> **Work request**:
Below are some records; each one is to be set down again exactly.

> **Extracted entries**:
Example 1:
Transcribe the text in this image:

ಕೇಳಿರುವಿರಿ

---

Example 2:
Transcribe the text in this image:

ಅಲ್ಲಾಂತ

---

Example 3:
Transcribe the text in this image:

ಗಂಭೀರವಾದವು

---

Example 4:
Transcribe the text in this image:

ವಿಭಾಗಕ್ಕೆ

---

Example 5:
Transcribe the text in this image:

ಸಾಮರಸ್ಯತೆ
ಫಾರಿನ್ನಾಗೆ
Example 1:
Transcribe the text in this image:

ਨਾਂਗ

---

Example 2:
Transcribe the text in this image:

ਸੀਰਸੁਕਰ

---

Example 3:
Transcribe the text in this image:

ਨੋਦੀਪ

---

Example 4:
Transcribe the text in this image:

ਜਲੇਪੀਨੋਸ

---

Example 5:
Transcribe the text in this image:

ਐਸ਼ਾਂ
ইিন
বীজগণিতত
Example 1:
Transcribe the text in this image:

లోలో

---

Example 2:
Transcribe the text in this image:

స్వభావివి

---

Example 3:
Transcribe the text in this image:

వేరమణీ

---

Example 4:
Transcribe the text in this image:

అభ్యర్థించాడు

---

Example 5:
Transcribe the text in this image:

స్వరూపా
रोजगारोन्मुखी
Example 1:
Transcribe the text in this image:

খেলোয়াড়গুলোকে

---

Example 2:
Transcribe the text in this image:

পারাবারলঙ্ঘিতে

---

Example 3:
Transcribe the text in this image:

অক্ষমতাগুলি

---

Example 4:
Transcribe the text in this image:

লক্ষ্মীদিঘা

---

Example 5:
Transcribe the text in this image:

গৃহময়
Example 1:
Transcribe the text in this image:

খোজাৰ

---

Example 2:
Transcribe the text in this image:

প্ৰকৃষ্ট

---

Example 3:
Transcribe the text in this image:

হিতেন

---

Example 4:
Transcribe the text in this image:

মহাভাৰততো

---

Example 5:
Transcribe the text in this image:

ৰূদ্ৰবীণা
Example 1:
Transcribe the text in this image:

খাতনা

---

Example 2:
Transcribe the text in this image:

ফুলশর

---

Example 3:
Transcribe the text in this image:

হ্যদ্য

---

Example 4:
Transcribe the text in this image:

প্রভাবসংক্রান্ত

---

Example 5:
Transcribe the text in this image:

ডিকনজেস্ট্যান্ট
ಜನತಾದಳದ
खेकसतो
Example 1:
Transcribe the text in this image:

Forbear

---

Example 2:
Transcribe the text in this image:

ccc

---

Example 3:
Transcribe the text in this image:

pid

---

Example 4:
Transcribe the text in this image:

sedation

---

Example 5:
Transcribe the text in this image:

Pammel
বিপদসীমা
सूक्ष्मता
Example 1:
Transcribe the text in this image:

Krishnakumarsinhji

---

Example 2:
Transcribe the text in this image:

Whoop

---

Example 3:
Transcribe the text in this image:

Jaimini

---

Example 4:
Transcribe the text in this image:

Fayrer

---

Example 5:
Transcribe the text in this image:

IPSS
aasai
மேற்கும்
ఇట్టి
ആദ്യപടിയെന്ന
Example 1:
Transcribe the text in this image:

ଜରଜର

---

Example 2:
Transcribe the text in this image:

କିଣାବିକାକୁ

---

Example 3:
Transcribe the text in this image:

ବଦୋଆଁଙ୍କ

> **Your solution**:
Example 1:
Transcribe the text in this image:

ಕೇಳಿರುವಿರಿ

---

Example 2:
Transcribe the text in this image:

ಅಲ್ಲಾಂತ

---

Example 3:
Transcribe the text in this image:

ಗಂಭೀರವಾದವು

---

Example 4:
Transcribe the text in this image:

ವಿಭಾಗಕ್ಕೆ

---

Example 5:
Transcribe the text in this image:

ಸಾಮರಸ್ಯತೆ
ಫಾರಿನ್ನಾಗೆ
Example 1:
Transcribe the text in this image:

ਨਾਂਗ

---

Example 2:
Transcribe the text in this image:

ਸੀਰਸੁਕਰ

---

Example 3:
Transcribe the text in this image:

ਨੋਦੀਪ

---

Example 4:
Transcribe the text in this image:

ਜਲੇਪੀਨੋਸ

---

Example 5:
Transcribe the text in this image:

ਐਸ਼ਾਂ
ইিন
বীজগণিতত
Example 1:
Transcribe the text in this image:

లోలో

---

Example 2:
Transcribe the text in this image:

స్వభావివి

---

Example 3:
Transcribe the text in this image:

వేరమణీ

---

Example 4:
Transcribe the text in this image:

అభ్యర్థించాడు

---

Example 5:
Transcribe the text in this image:

స్వరూపా
रोजगारोन्मुखी
Example 1:
Transcribe the text in this image:

খেলোয়াড়গুলোকে

---

Example 2:
Transcribe the text in this image:

পারাবারলঙ্ঘিতে

---

Example 3:
Transcribe the text in this image:

অক্ষমতাগুলি

---

Example 4:
Transcribe the text in this image:

লক্ষ্মীদিঘা

---

Example 5:
Transcribe the text in this image:

গৃহময়
Example 1:
Transcribe the text in this image:

খোজাৰ

---

Example 2:
Transcribe the text in this image:

প্ৰকৃষ্ট

---

Example 3:
Transcribe the text in this image:

হিতেন

---

Example 4:
Transcribe the text in this image:

মহাভাৰততো

---

Example 5:
Transcribe the text in this image:

ৰূদ্ৰবীণা
Example 1:
Transcribe the text in this image:

খাতনা

---

Example 2:
Transcribe the text in this image:

ফুলশর

---

Example 3:
Transcribe the text in this image:

হ্যদ্য

---

Example 4:
Transcribe the text in this image:

প্রভাবসংক্রান্ত

---

Example 5:
Transcribe the text in this image:

ডিকনজেস্ট্যান্ট
ಜನತಾದಳದ
खेकसतो
Example 1:
Transcribe the text in this image:

Forbear

---

Example 2:
Transcribe the text in this image:

ccc

---

Example 3:
Transcribe the text in this image:

pid

---

Example 4:
Transcribe the text in this image:

sedation

---

Example 5:
Transcribe the text in this image:

Pammel
বিপদসীমা
सूक्ष्मता
Example 1:
Transcribe the text in this image:

Krishnakumarsinhji

---

Example 2:
Transcribe the text in this image:

Whoop

---

Example 3:
Transcribe the text in this image:

Jaimini

---

Example 4:
Transcribe the text in this image:

Fayrer

---

Example 5:
Transcribe the text in this image:

IPSS
aasai
மேற்கும்
ఇట్టి
ആദ്യപടിയെന്ന
Example 1:
Transcribe the text in this image:

ଜରଜର

---

Example 2:
Transcribe the text in this image:

କିଣାବିକାକୁ

---

Example 3:
Transcribe the text in this image:

ବଦୋଆଁଙ୍କ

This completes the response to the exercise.